Anfang 2021 bekam ich die Hormonspirale Mirena. Trotzdem hatte ich bis 2023 immer wieder Probleme: Zysten bildeten sich erneut, drei platzten, ich landete im Krankenhaus und wurde vor Schmerz regelmäßig ohnmächtig. Gemeinsam mit meinem Endo-Arzt beschlossen wir, zusätzlich bioidentische Hormone zu versuchen. Nach der Eingewöhnungsphase spürte ich endlich eine echte Linderung. Mein Reizdarm blieb ein Thema, aber insgesamt wurde vieles deutlich besser.
Mit langjähriger Physiotherapie, Ernährungsberatung und einer kompletten Ernährungsumstellung konnte ich mein Studium beenden und wieder Phasen mit wenigen Schmerzen erleben. Ohne meinen jetzigen Ehemann, der mich über die gesamte Zeit hinweg begleitet, unterstützt und immer wieder aufgefangen hat, hätte ich diese Jahre so nicht durchgestanden. Gleichzeitig musste ich akzeptieren, dass mein ursprünglicher Beruf in der Forschung diese Einschränkung nicht zulässt. Heute arbeite ich als Psychologin in Teilzeit in einer Beratungsstelle und bin sehr glücklich damit.
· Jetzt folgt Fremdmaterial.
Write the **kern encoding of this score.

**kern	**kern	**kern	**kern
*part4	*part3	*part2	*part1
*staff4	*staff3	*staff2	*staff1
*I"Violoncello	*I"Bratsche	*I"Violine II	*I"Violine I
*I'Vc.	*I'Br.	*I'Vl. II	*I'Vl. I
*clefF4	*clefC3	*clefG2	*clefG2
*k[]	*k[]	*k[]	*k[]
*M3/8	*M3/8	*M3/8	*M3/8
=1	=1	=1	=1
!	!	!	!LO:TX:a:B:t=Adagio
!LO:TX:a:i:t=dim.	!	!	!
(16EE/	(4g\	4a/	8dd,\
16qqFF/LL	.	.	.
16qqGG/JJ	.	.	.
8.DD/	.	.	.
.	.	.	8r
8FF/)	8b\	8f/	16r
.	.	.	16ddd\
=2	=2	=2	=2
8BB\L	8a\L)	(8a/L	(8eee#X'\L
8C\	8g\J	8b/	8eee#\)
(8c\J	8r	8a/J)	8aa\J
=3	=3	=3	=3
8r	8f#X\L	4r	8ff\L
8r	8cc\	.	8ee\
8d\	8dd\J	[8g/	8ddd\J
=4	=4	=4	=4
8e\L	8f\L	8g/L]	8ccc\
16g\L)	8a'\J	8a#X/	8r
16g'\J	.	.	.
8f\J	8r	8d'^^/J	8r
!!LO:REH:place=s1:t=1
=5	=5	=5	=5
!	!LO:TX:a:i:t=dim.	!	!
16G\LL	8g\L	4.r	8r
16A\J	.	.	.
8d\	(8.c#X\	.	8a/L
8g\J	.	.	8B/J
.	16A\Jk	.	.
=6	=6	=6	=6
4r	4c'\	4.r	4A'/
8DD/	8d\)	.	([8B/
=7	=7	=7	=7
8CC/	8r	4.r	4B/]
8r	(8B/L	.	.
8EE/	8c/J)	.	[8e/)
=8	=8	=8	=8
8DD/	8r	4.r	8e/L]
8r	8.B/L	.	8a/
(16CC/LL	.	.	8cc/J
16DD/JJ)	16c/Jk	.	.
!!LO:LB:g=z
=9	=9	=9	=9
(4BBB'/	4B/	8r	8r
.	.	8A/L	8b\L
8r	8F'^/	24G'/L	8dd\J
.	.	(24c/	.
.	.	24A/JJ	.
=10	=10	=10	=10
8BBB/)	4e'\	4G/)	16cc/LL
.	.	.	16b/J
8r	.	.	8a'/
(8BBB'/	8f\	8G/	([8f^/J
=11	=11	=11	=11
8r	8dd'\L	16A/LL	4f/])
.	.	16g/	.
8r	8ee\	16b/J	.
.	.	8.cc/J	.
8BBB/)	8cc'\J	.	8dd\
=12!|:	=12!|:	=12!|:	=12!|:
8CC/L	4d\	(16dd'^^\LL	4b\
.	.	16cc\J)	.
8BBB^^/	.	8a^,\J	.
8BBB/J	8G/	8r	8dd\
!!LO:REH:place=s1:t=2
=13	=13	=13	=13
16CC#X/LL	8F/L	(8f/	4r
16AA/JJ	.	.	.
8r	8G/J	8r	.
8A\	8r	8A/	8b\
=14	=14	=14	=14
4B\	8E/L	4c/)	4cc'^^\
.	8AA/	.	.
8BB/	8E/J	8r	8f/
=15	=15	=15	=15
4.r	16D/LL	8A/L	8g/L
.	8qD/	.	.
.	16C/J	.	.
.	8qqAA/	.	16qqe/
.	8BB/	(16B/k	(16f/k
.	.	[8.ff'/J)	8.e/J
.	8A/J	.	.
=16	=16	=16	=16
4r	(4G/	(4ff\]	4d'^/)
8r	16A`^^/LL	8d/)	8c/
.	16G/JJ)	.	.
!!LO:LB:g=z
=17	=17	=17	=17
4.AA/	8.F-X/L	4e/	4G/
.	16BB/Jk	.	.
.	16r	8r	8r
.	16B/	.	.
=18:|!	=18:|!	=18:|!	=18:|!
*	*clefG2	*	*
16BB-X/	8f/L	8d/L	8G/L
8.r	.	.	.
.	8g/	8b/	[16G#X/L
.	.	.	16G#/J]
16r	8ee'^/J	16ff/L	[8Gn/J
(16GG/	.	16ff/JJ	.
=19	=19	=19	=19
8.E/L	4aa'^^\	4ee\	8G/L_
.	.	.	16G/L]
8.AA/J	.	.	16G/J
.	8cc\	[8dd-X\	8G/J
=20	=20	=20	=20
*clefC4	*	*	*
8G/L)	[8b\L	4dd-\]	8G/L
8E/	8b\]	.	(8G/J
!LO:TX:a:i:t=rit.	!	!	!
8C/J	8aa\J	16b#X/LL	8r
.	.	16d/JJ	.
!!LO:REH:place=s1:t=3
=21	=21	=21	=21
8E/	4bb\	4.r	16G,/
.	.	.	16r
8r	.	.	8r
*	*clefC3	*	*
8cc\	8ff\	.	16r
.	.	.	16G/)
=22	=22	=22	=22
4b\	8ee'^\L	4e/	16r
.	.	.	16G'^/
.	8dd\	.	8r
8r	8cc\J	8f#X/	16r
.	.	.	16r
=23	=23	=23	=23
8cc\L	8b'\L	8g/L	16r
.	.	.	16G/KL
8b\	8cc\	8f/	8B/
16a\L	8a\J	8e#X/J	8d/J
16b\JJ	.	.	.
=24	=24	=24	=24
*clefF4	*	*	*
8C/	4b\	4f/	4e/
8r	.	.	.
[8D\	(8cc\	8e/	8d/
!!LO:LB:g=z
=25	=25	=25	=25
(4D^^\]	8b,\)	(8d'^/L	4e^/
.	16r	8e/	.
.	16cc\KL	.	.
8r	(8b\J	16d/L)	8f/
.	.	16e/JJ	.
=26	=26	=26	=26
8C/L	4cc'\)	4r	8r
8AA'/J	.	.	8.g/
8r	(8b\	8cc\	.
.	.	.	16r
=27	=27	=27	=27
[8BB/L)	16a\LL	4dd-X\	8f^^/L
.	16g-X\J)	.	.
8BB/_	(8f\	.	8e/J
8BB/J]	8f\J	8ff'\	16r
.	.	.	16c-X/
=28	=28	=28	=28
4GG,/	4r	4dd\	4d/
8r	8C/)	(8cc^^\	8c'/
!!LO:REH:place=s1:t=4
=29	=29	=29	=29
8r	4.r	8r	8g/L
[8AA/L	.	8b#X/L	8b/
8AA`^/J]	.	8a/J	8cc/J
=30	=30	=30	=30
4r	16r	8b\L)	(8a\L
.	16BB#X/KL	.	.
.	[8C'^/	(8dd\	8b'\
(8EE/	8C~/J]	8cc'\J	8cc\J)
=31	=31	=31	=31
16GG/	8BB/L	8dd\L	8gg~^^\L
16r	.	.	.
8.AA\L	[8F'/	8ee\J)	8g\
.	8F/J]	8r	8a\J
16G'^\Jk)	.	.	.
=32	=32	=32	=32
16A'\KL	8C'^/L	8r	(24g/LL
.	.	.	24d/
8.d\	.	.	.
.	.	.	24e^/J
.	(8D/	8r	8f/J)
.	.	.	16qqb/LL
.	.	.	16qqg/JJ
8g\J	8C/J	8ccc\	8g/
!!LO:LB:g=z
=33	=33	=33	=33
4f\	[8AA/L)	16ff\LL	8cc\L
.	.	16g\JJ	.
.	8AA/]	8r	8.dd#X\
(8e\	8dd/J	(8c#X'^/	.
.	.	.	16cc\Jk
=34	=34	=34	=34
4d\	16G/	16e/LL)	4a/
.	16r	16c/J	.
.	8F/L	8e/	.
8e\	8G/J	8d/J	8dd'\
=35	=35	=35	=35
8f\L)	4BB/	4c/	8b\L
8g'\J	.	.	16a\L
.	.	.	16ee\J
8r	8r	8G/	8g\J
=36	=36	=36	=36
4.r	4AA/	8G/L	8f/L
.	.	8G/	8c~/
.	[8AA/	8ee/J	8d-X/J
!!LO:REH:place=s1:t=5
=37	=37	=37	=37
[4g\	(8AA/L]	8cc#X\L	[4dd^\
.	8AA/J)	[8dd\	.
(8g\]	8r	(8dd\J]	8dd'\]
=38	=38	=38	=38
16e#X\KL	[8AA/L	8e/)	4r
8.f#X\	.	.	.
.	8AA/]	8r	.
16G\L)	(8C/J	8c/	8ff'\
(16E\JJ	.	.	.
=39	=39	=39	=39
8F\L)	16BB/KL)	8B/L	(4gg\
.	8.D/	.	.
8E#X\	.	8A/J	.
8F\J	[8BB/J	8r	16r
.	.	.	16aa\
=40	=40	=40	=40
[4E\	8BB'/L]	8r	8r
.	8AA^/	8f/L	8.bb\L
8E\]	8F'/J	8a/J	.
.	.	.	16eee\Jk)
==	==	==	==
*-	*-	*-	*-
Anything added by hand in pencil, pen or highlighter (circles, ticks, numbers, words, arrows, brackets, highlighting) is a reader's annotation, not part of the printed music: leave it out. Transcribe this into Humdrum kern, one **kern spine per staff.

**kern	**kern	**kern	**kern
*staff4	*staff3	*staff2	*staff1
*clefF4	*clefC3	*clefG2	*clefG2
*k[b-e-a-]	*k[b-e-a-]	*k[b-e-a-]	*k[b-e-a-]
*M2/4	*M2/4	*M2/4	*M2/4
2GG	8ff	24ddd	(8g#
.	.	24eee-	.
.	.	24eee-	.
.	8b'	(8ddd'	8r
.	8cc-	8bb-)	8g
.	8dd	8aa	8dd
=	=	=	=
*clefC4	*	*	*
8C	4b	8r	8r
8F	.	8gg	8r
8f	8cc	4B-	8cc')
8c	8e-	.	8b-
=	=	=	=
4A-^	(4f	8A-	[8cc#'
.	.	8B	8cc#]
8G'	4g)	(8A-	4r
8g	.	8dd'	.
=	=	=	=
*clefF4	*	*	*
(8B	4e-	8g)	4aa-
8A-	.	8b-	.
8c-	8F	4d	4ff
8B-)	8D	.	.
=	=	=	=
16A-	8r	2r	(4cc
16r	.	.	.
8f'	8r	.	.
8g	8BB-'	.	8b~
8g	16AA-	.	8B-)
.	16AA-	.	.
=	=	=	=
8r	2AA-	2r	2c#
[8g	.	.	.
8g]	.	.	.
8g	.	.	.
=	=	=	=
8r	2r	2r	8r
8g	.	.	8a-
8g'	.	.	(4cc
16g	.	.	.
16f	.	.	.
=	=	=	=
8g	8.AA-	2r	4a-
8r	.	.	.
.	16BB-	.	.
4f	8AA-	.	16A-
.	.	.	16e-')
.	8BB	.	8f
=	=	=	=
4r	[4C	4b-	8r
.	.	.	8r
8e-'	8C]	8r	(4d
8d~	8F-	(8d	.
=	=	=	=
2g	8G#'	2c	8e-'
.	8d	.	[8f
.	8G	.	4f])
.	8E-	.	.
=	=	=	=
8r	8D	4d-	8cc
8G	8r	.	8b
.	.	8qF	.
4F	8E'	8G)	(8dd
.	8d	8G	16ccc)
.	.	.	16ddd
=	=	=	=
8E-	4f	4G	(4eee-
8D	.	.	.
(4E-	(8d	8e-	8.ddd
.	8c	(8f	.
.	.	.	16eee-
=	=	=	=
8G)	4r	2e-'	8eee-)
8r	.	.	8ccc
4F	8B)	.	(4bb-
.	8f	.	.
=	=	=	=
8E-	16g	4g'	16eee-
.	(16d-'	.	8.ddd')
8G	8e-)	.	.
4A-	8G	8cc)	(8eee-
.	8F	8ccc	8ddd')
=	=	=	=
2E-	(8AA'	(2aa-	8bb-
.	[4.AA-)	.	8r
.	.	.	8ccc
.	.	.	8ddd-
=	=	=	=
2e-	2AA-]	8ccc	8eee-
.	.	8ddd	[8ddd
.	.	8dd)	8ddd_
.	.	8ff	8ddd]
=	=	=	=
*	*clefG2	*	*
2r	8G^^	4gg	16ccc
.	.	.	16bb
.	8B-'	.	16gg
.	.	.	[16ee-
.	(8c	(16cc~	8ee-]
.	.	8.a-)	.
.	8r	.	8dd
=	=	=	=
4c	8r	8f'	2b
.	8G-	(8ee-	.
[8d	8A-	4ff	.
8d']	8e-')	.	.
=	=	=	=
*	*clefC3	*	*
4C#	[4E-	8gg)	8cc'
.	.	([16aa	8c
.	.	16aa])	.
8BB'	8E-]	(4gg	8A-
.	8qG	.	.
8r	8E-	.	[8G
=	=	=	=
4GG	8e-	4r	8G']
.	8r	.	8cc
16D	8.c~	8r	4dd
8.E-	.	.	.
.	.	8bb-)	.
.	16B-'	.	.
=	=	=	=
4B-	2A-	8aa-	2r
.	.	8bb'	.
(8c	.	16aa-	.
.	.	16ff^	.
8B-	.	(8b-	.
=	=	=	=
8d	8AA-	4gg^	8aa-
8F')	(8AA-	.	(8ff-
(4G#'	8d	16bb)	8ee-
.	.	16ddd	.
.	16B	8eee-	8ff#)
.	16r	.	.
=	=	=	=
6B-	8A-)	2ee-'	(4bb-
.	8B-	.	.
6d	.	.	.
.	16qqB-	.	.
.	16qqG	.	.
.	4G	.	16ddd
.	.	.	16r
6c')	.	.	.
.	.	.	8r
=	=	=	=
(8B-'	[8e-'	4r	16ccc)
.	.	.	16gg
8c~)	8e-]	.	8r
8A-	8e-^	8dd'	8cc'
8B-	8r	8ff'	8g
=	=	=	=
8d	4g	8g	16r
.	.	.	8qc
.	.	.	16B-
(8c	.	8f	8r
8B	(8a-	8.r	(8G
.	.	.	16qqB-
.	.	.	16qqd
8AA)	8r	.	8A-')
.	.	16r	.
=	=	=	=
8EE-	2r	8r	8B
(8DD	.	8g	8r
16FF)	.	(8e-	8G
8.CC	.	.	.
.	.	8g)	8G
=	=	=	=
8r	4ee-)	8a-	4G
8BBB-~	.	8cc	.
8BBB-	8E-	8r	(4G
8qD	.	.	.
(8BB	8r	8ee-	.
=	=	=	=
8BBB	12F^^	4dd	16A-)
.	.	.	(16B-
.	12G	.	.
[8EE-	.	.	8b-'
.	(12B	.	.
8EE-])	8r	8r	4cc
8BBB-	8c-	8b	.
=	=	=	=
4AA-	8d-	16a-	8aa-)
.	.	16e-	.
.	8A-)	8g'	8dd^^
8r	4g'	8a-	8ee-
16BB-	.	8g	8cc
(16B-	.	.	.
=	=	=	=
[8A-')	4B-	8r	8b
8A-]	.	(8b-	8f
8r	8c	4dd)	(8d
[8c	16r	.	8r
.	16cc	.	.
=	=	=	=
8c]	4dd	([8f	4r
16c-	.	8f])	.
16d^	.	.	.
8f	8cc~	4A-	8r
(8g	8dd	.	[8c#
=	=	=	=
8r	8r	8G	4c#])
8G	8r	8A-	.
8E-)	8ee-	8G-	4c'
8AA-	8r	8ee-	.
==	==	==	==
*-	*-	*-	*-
Anfang 2026 musste ich meine Spirale wechseln lassen. Schon davor wurde wieder vieles schwieriger: starke Stimmungsschwankungen, der Reizdarm war kaum zu kontrollieren, und auch die Schmerzen nahmen zu. Gerade bin ich noch in der Anpassungsphase von Spirale und Hormonen und hoffe, wieder zu dem stabileren Zustand zurückzufinden, den ich schon einmal erreicht habe.
Was ich anderen mitgeben möchte: Es kann Zeiten geben, in denen man die Erkrankung ein Stück weit „vergisst“. Momente, in denen man sich nicht dauerhaft chronisch krank fühlt. Ich weiß, dass es nicht immer so bleibt, aber ich habe erlebt, dass es möglich ist. Und genau das gibt Hoffnung. Die Endometriose-Vereinigung hat mir dabei sehr geholfen. Auch wenn ich oft stille Leserin bin: Die Geschichten, das Wissen und das Gefühl, nicht allein zu sein, haben mir immer wieder Mut gemacht.